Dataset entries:
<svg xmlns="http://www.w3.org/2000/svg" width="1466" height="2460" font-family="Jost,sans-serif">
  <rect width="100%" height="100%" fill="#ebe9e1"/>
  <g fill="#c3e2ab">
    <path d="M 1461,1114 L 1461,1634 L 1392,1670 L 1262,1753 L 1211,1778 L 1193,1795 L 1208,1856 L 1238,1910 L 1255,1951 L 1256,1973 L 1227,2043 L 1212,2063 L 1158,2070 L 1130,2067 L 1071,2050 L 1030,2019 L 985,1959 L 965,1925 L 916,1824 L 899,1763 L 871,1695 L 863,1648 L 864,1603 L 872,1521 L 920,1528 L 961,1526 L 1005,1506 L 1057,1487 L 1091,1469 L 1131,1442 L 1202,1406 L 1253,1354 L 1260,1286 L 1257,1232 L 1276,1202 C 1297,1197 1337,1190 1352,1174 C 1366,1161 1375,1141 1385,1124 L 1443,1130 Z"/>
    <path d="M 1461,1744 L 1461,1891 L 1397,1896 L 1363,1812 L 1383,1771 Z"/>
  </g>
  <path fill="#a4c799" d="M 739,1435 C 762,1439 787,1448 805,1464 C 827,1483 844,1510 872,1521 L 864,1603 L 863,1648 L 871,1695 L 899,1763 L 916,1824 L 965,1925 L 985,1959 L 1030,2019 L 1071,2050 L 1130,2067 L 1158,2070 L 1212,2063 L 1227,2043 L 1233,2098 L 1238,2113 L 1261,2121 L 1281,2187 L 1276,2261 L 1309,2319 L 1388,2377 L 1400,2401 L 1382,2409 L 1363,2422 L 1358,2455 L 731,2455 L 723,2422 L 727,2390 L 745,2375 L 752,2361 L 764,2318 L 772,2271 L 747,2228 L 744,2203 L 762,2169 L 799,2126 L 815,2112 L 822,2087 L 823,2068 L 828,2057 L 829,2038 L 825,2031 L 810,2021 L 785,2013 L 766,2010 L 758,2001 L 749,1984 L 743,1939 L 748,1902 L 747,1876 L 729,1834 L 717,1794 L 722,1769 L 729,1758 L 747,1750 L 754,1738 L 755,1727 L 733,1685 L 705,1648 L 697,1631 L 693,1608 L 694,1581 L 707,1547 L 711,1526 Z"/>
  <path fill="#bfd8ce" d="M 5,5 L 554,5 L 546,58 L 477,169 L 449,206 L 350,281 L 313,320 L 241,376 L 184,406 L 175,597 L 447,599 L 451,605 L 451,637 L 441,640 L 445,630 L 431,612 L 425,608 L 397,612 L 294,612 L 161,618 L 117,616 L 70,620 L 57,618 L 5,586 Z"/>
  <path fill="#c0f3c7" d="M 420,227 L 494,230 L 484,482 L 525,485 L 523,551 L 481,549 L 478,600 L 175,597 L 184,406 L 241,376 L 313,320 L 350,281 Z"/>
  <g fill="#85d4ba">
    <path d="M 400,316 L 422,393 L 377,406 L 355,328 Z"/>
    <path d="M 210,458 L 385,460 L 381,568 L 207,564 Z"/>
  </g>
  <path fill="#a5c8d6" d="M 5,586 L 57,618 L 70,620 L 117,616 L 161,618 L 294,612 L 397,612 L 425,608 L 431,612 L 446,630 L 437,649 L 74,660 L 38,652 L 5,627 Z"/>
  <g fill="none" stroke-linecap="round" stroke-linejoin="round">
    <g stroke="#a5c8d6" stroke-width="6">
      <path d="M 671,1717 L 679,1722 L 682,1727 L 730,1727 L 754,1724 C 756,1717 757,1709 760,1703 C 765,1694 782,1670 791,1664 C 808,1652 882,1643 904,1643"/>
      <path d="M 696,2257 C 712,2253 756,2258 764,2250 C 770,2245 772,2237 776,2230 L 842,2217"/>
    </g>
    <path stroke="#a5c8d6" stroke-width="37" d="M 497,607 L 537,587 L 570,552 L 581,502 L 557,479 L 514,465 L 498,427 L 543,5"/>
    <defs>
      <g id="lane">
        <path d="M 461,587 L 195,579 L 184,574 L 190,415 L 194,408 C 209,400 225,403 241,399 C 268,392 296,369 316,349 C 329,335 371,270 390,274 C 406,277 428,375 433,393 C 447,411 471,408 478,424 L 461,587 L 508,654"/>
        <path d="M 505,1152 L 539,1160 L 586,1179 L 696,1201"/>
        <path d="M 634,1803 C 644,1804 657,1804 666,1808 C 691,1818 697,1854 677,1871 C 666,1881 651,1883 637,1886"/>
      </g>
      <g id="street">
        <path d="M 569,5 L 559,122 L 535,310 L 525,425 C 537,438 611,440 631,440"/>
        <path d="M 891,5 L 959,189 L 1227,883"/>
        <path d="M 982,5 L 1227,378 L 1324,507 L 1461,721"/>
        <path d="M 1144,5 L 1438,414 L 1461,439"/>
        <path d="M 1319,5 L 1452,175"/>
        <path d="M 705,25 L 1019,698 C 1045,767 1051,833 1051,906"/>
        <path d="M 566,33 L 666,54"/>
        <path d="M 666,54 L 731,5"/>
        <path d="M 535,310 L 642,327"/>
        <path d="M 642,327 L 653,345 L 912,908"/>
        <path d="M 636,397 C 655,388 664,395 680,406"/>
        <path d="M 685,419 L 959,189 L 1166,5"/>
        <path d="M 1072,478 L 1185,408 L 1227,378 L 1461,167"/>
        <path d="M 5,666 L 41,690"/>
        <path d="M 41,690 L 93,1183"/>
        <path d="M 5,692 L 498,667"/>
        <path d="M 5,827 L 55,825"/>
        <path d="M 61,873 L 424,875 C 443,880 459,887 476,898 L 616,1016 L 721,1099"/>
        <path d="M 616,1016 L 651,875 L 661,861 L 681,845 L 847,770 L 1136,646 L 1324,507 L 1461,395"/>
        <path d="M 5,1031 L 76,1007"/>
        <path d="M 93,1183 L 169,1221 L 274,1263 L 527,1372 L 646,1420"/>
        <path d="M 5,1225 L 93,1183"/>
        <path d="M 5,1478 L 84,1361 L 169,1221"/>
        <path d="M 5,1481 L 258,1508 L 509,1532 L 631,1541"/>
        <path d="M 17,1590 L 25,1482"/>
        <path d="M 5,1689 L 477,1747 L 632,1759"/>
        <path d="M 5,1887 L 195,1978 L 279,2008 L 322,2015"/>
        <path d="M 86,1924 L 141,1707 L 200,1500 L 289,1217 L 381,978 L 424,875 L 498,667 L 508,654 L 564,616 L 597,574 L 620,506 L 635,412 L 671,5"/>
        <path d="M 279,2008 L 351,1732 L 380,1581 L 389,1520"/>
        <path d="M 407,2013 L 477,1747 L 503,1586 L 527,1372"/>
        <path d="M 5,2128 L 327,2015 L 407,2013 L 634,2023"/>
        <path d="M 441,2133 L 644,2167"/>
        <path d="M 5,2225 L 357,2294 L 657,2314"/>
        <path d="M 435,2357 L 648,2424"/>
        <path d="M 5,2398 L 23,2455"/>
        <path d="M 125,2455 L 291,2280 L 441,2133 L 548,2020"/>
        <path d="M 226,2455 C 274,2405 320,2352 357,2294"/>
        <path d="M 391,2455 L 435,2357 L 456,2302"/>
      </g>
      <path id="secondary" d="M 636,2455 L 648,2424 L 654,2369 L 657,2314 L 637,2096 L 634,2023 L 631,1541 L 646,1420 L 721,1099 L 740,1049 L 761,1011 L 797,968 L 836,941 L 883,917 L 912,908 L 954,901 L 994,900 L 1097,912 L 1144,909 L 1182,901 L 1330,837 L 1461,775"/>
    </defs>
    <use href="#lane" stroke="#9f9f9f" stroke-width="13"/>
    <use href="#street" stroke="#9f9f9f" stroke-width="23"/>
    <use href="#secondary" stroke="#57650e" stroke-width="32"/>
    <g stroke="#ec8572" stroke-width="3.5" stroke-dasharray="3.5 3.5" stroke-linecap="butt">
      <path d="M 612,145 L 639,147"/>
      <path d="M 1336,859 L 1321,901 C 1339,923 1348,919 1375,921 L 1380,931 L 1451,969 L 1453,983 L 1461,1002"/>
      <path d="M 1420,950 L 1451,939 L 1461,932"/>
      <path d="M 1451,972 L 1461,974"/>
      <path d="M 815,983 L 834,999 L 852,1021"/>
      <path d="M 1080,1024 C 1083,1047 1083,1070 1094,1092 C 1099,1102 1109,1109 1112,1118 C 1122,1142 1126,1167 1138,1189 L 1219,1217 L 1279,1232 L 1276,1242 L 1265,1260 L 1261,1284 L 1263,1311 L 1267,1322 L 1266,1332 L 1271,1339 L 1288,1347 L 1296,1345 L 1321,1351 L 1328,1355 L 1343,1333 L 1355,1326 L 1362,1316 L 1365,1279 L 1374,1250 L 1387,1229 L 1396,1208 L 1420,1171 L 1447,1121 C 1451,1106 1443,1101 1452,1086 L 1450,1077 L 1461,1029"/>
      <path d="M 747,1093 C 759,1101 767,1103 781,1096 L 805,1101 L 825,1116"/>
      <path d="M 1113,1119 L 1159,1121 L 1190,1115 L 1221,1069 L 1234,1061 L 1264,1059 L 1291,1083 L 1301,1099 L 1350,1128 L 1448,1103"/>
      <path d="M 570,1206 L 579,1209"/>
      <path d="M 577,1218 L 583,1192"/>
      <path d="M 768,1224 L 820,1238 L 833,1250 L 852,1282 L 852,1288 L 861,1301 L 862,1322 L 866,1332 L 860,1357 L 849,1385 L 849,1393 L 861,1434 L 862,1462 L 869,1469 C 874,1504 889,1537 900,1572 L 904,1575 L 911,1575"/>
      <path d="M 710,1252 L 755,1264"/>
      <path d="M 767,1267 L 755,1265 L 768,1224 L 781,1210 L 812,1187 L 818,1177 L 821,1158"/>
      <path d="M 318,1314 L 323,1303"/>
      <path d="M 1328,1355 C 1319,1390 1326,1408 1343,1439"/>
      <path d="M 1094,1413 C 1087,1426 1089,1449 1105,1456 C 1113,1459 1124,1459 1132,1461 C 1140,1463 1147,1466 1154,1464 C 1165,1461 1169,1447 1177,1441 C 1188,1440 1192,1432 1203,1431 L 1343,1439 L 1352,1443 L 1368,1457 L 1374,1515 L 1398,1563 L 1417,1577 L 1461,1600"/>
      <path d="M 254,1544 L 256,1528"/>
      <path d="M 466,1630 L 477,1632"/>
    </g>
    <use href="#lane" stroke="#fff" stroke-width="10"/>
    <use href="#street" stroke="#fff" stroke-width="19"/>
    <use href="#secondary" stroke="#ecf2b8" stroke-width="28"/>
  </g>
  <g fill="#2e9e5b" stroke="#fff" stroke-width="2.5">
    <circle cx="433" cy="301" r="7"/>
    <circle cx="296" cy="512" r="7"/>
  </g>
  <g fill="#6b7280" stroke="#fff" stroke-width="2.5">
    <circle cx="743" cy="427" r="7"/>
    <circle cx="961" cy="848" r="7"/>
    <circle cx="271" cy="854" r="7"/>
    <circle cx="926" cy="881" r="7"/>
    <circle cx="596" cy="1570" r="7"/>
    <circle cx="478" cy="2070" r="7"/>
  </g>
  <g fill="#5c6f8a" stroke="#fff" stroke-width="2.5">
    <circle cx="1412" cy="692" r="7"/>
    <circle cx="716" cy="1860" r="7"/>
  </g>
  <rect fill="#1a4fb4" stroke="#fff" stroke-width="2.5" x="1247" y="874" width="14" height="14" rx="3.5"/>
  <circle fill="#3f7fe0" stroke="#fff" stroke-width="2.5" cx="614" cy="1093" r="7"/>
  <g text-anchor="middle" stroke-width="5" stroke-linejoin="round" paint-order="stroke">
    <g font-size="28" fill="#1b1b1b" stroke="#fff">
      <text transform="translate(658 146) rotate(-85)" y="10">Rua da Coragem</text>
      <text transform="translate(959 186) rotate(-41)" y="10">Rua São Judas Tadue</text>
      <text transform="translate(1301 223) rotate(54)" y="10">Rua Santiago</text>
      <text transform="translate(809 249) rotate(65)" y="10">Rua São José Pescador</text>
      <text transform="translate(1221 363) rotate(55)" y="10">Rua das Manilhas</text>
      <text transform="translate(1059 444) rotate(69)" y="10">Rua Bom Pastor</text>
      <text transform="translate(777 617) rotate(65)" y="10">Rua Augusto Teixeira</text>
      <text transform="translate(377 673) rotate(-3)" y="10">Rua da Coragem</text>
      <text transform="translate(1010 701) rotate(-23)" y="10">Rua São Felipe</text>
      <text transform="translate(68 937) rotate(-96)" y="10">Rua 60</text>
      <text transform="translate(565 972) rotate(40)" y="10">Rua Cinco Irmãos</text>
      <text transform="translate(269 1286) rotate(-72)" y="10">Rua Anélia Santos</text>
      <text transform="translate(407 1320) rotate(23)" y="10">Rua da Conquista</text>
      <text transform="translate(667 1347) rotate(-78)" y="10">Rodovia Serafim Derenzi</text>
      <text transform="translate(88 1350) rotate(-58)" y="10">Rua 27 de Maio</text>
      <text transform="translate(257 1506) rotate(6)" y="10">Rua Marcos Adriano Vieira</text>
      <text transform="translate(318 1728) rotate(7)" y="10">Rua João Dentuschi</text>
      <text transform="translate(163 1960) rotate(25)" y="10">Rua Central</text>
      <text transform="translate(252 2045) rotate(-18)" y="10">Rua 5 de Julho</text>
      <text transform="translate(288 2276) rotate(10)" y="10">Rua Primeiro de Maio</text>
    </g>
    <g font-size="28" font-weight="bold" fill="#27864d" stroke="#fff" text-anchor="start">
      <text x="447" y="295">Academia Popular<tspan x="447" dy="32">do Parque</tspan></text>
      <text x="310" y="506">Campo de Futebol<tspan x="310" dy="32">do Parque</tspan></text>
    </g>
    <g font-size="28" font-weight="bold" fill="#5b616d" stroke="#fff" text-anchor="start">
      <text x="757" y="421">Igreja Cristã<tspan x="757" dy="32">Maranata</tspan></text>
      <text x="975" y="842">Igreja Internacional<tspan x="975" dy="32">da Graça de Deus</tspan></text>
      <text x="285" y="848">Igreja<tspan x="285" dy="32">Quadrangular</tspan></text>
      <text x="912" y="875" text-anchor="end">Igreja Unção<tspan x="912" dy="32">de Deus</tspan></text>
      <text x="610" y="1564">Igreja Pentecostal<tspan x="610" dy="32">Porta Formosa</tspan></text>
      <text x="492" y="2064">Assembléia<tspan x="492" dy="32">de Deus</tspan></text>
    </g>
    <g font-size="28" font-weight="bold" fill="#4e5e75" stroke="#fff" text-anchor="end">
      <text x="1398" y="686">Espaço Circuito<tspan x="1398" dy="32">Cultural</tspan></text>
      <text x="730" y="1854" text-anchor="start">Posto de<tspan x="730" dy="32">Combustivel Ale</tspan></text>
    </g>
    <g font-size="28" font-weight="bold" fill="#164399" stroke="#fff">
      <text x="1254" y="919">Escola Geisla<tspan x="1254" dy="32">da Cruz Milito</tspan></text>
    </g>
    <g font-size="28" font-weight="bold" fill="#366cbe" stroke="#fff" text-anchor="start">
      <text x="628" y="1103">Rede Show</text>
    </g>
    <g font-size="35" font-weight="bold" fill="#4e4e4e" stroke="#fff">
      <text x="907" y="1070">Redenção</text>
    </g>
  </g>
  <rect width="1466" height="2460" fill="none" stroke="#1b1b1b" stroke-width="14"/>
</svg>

* Task prompt: All lines that hold the word "weight" should be copied from the data.

* Finished exercise:
    <g font-size="28" font-weight="bold" fill="#27864d" stroke="#fff" text-anchor="start">
    <g font-size="28" font-weight="bold" fill="#5b616d" stroke="#fff" text-anchor="start">
    <g font-size="28" font-weight="bold" fill="#4e5e75" stroke="#fff" text-anchor="end">
    <g font-size="28" font-weight="bold" fill="#164399" stroke="#fff">
    <g font-size="28" font-weight="bold" fill="#366cbe" stroke="#fff" text-anchor="start">
    <g font-size="35" font-weight="bold" fill="#4e4e4e" stroke="#fff">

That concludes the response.